The Evolving Back-Office Landscape
Back-office technology in the alternative investment management space is changing rapidly, driven by constant pressure to reduce operational costs and deliver better alpha to investors. Traditionally, in order to have a solid back-office setup, hedge funds and private equity firms were required to maintain an accounting system that shadows their fund administrator — the only way a manager could confirm the financials their admin produces are correct.
However, this process is extremely arduous and cost-prohibitive as systems have become increasingly expensive. The industry has longed for a cost-effective approach to conducting shadow. Newer technology vendors that lacked the capabilities of legacy accounting systems recently coined the term Investment Book of Records (IBOR) and labeled the traditional approach as Accounting Book of Records (ABOR). These newer systems often couldn't conduct full ledger accounting and in many cases lacked the ability to keep track of historical positions, relying instead on daily position and cash refreshes from accounting systems.
ABOR: Full Accounting Book of Records
ABOR represents the traditional, comprehensive approach: full internal records that mirror the fund administrator's books. If you have the resources for it, ABOR provides maximum depth and investor confidence. Your investors will know how thorough you are with your shadow process. The tradeoff is significant cost and operational overhead.
IBOR: Investment Book of Records
IBOR is a lighter approach — keeping inhouse records to the minimum. Your portfolio managers have access to what they need for investment decisions, and anything non-trading can be "plugged in." This approach is cost-effective and simpler to maintain.
However, there is a key consideration: the lighter IBOR model makes you heavily dependent upon your fund admin for books and records, and downstream functions you may want to control inhouse — such as waterfall allocations, fee calculations, and K-1 reconciliations — will therefore rely upon your admin. It also makes future administrator transitions significantly more complex.
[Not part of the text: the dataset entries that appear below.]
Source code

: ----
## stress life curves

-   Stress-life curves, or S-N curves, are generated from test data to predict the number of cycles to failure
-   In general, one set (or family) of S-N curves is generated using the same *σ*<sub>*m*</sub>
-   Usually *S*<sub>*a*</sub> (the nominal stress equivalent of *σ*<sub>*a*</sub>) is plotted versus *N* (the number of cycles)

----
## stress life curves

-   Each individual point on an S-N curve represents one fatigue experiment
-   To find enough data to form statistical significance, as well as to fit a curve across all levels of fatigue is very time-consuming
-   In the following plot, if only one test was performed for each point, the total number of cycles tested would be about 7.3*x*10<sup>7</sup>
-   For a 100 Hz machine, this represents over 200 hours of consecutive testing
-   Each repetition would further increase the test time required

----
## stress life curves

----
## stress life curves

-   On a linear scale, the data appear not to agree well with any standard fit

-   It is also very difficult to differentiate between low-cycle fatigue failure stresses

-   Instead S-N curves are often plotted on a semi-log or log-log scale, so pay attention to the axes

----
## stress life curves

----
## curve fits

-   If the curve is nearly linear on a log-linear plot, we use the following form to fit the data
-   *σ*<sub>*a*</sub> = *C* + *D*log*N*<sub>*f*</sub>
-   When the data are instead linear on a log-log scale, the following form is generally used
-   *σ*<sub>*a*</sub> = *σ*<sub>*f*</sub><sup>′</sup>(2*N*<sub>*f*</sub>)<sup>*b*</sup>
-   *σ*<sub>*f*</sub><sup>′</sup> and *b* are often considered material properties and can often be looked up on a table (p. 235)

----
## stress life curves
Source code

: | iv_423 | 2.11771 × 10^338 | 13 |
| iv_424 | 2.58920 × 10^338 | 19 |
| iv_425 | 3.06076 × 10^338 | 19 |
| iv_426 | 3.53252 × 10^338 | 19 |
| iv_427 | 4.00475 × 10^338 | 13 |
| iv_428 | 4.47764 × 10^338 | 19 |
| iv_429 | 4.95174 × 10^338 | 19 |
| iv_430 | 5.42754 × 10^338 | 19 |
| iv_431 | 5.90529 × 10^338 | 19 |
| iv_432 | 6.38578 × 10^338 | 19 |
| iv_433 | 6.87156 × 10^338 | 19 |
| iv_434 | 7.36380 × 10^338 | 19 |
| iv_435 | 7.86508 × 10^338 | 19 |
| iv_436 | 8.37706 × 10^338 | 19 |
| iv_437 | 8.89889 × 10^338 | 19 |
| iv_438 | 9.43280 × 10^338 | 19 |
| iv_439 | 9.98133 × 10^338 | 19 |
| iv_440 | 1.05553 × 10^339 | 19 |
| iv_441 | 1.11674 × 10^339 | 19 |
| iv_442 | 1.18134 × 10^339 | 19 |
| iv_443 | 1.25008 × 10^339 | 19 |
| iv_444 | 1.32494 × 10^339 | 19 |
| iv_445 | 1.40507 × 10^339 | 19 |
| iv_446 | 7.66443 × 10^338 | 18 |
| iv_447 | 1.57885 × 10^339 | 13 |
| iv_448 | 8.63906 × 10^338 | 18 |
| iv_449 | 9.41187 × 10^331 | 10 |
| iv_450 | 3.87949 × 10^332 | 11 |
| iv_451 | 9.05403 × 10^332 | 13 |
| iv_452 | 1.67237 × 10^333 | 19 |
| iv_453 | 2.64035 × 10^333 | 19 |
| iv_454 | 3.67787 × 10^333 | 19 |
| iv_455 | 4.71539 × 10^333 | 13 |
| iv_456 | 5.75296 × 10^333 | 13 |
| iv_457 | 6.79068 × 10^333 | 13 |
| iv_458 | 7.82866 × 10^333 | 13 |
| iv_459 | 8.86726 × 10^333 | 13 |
Perfona: The Hybrid Approach
OpEff pioneered the first-ever web-based portfolio accounting system that is a hybrid of ABOR and IBOR — and the first system to give managers the choice of which model to implement. At its heart, Perfona is a portfolio accounting system, but it enables a manager to skip the general ledger and keep a running list of investment records with historical trades if preferred.
Perfona is the only investment management system in the industry to provide:
- A real-time general ledger (ABOR)
- An optional position-only based portfolio management system (IBOR)
- Comprehensive investor waterfall calculations for both hedge fund and PE structures
- A full investor and prospect management CRM
- The ability to pick and choose modules to complement the specific deficiencies of your firm's back office
After all, it's not the portfolio accounting that interests investors — it's their own capital, and how well the manager has done over time with their money. Waterfalls are what matter. And OpEff's team of subject matter experts has made it possible to systematize even the most complex waterfall structures.